With no grounds to decide, his most logical reasoning having already proven false, he set off through the centre cave. He walked and walked, as the light faded into the distance behind him, until all was consumed by blackness. He trailed his hand along the wall to his left, and walked, and walked, and eventually saw a speck of light in the distance. It grew as he approached, and eventually revealed, of course, the forest, the city, the plains, and the chalk circle. And the words "Take the simple path."

"How am I to choose the simple path?" he asked himself, "I have tried the easiest path, I have tried the least complex path, but still I am stuck here in this strange place."

Still untiring in body, though feeling emotionally aggrieved, he set off into the city, considering that the forest, like the stone path, shared simple qualities with the others, and added only its own complexity.

He walked through the gleaming streets, bright signs flashing at him, water dripping from rooftops, yet not a living thing in sight. Most of the signs merely advertised unpleasant food and drink, which, anyway, he felt no need for.

One sign caught his eye with its sheer plainness amongst the others, then held it with its words. "The Way is simple. That does not mean it is easy."

He stared at the sign for a time, then walked on. He didn't go far before, on rounding a corner, he found himself back in sight of the stone wall, the forest, and the plains. A few more steps, and he was back in the chalk circle. "Take the simple path."

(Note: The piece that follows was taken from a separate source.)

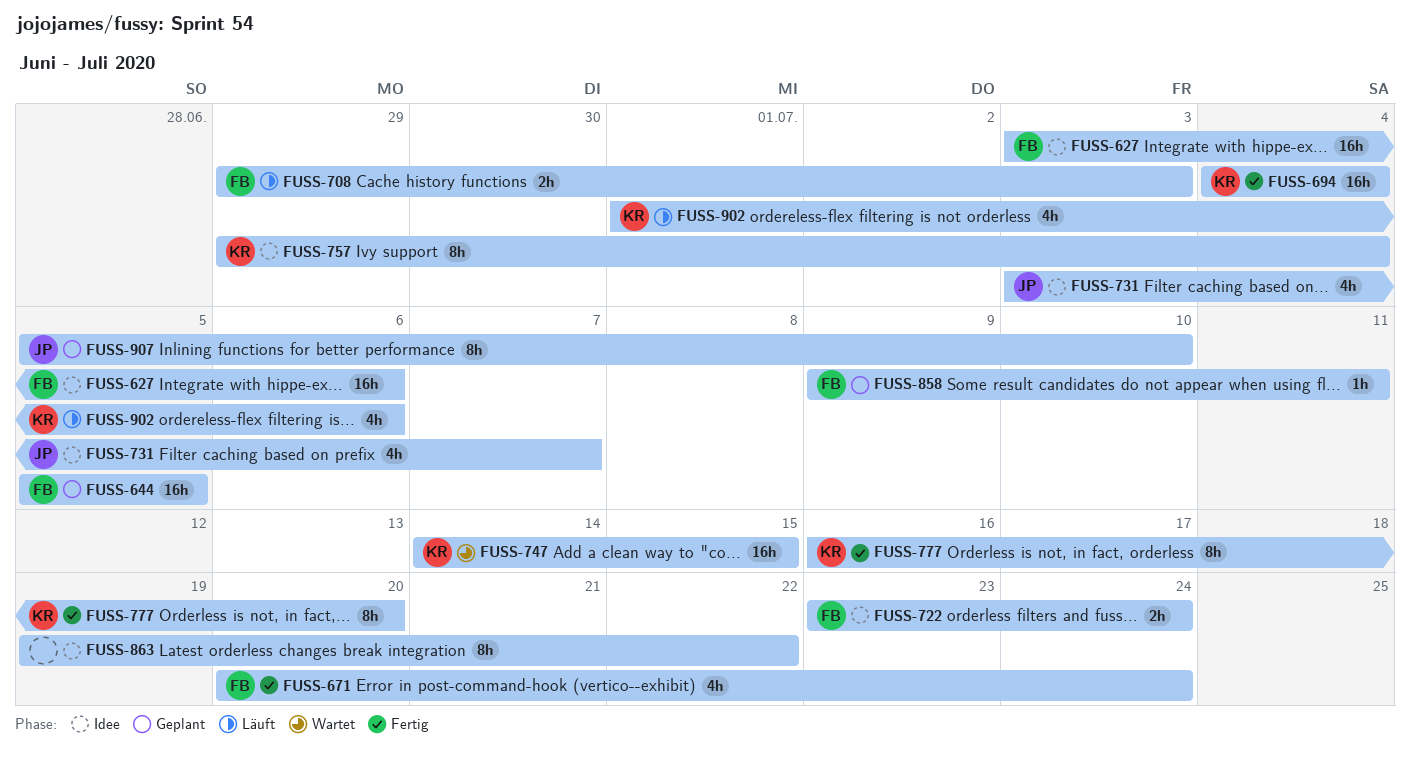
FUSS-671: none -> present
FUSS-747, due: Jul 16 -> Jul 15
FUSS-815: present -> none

He shrugged, and headed for the most overgrown of the forest paths. 'Not easy,' he said to himself, 'but simple, in its way.'

And he walked, and he walked, pushing through branches, scratched and stung by sharp leaves, and still not a creature stirred, and not a breath of wind moved. Eventually, far from the chalk circle, the path grew easier, the branches thinned out, and he found the way much easier. He breathed a sigh of satisfaction, and started to walk faster. Some time later, he slammed to a stop, in horror. Ahead, through the branches, he saw the plains. Only a little further on, and the whole scene was again revealed, the city, the stone wall and the chalk circle. And the words "Take the simple path."

He walked to the circle, and cursed at the words, and screamed, "I have taken all the paths, and none have been simple, and none have led me anywhere, and all I have to show for it are these cuts and scrapes. Why? Why am I here?"

He looked to the sky for the answer, and yelled into it, "Why? What is the purpose?"

And he smiled. And he saw the simple path. And he spread his wings, and flew.